Without such assistance, you could relapse back to codeine taking. This is because your body and brain will compel you to continue using the drug - if only to alleviate your adverse withdrawal symptoms.
Overall, most of these symptoms are reversals of the side effects of codeine. For example, using the drug can cause constipation. While undergoing withdrawal, however, you may suffer diarrhea. Similarly, codeine tends to cause sleepiness while withdrawal could lead to trouble sleeping.
The Best Options for Codeine Addiction Treatment
If you have a codeine prescription, you should never abuse it.

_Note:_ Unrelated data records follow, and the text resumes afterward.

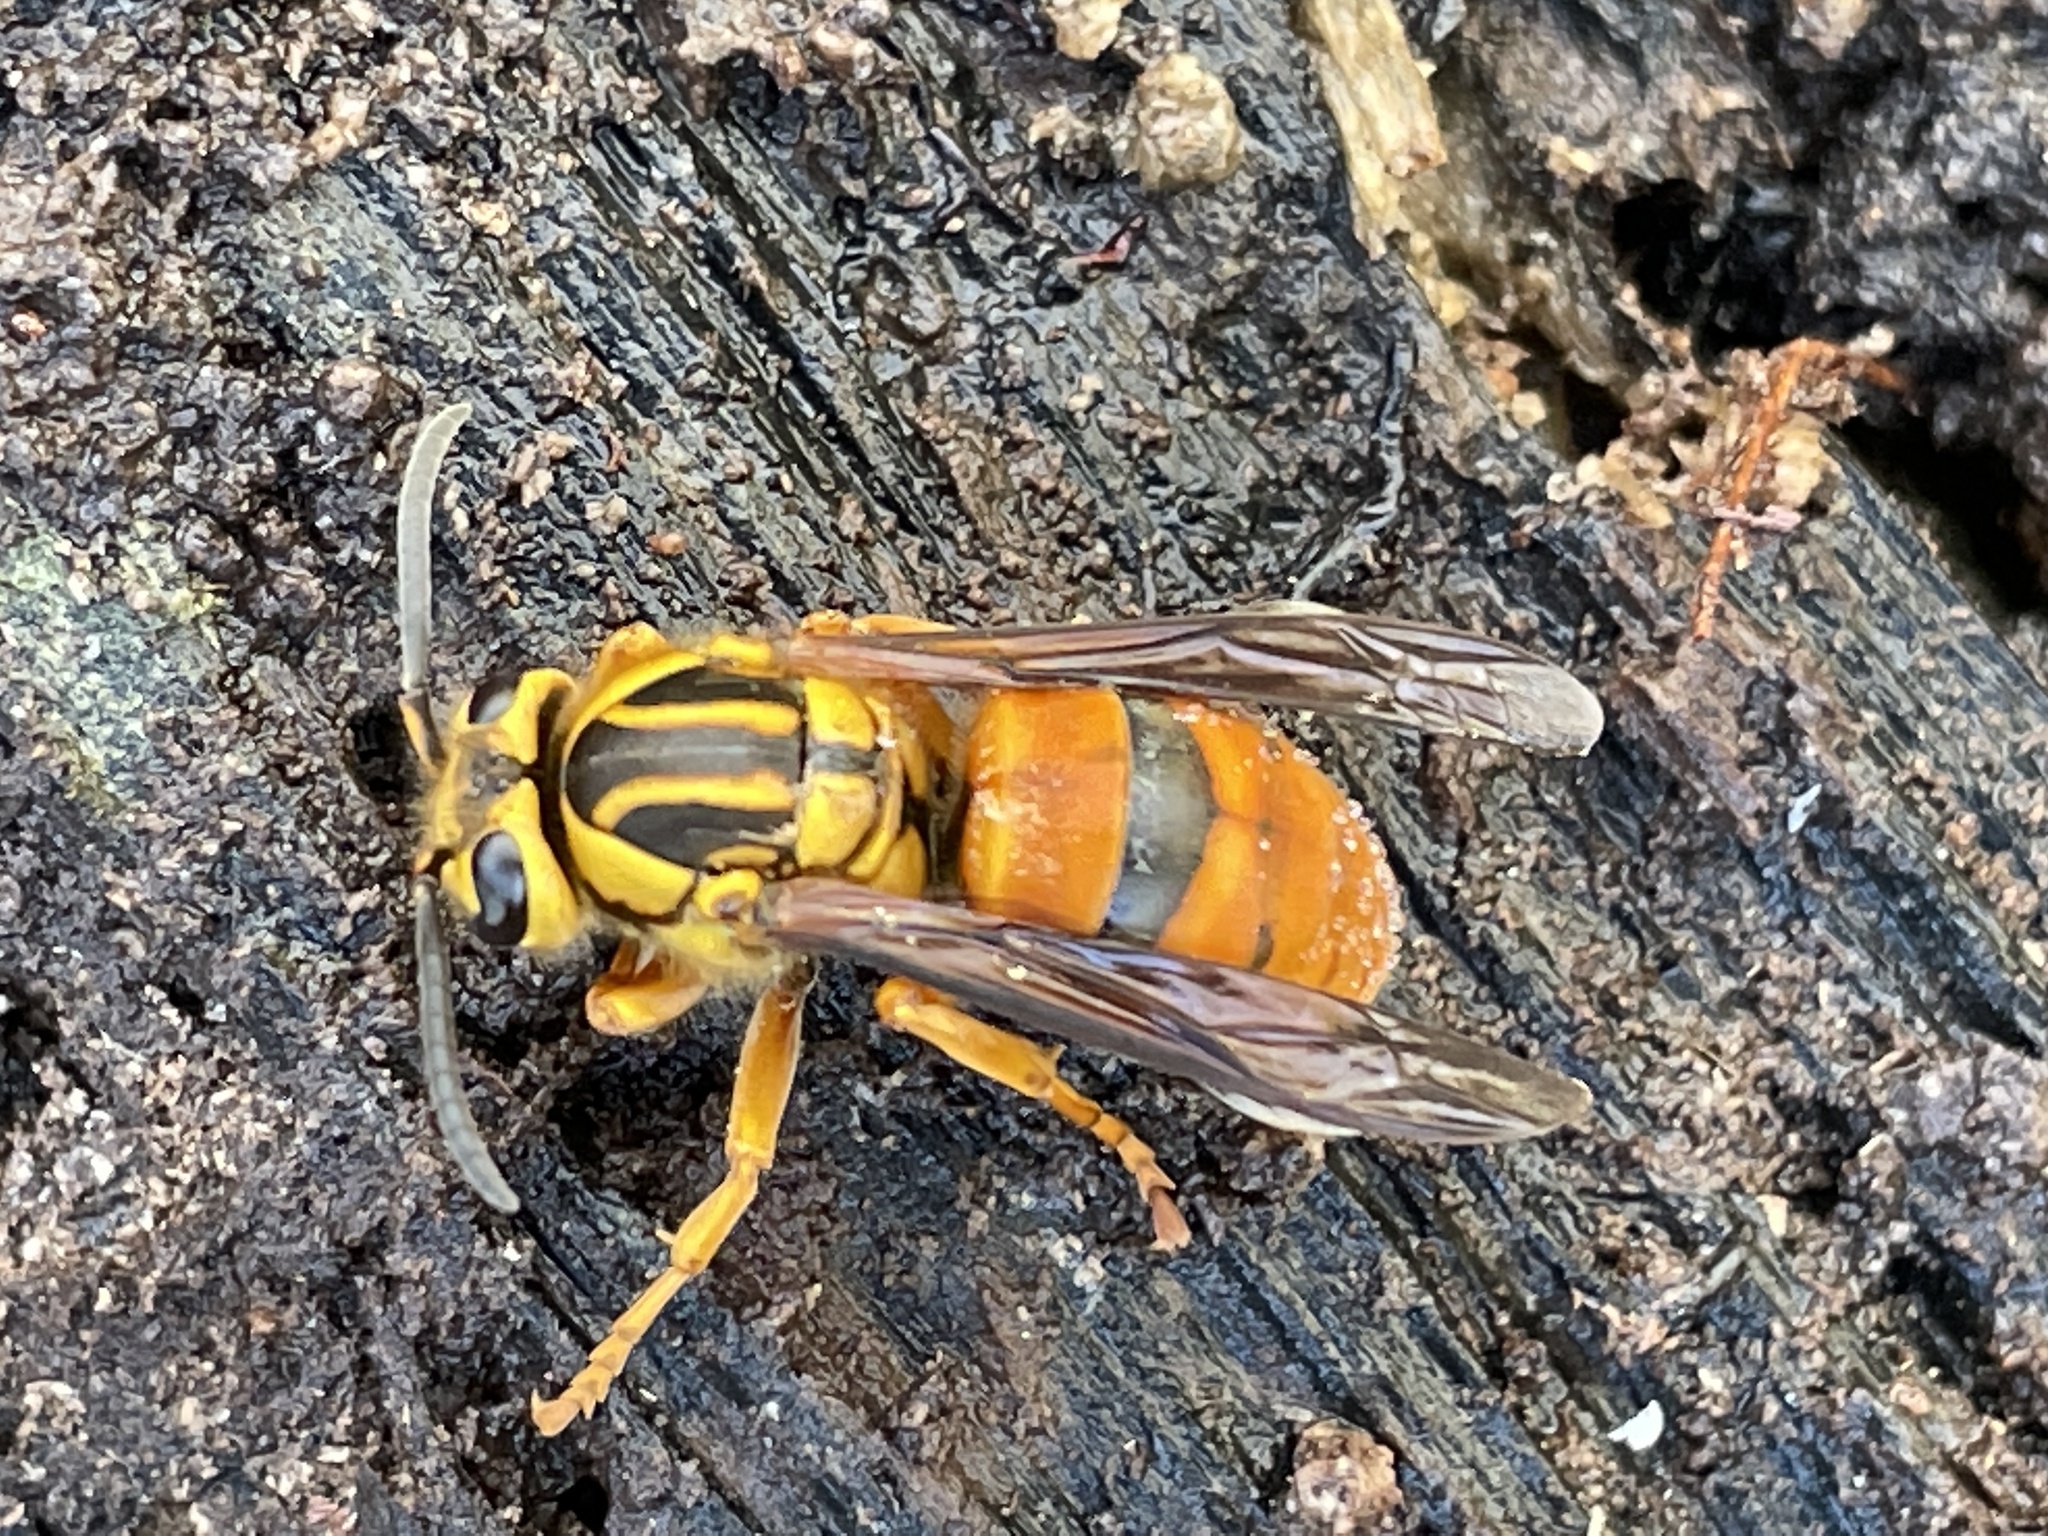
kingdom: Animalia
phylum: Arthropoda
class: Insecta
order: Hymenoptera
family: Vespidae
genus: Vespula
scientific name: Vespula squamosa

Codeine abuse involves using the drug in higher doses, longer, or more frequently than your doctor advised when they wrote you a prescription. Taking this drug longer than you are supposed to could also cause you to become dependent on its effects.
Once you have developed dependence, you will only be able to stop using codeine after going through a proper addiction treatment and rehabilitation program. This is because your body and brain will no longer be able to function normally unless you abuse the drug. - Further, abruptly stopping your drug taking could lead to the development of withdrawal symptoms - some of which could prove to be severe.
There are several options for codeine addiction treatment that you need to consider. Inpatient drug rehab, for instance, would be ideal if you have a severe opioid use disorder that has been ongoing for a long time, or if you have also been diagnosed with a co-occurring mental health or medical disorder like anxiety and depression.
Outpatient treatment, on the other hand, is recommended if your codeine abuse and addiction is relatively new or mild, and it has not been happen long enough for you to require inpatient drug rehab.
Irrespective of the reasons why you abuse codeine, you need to seek professional addiction treatment and rehabilitation services as soon as you realize that you have a drug problem linked to this medication.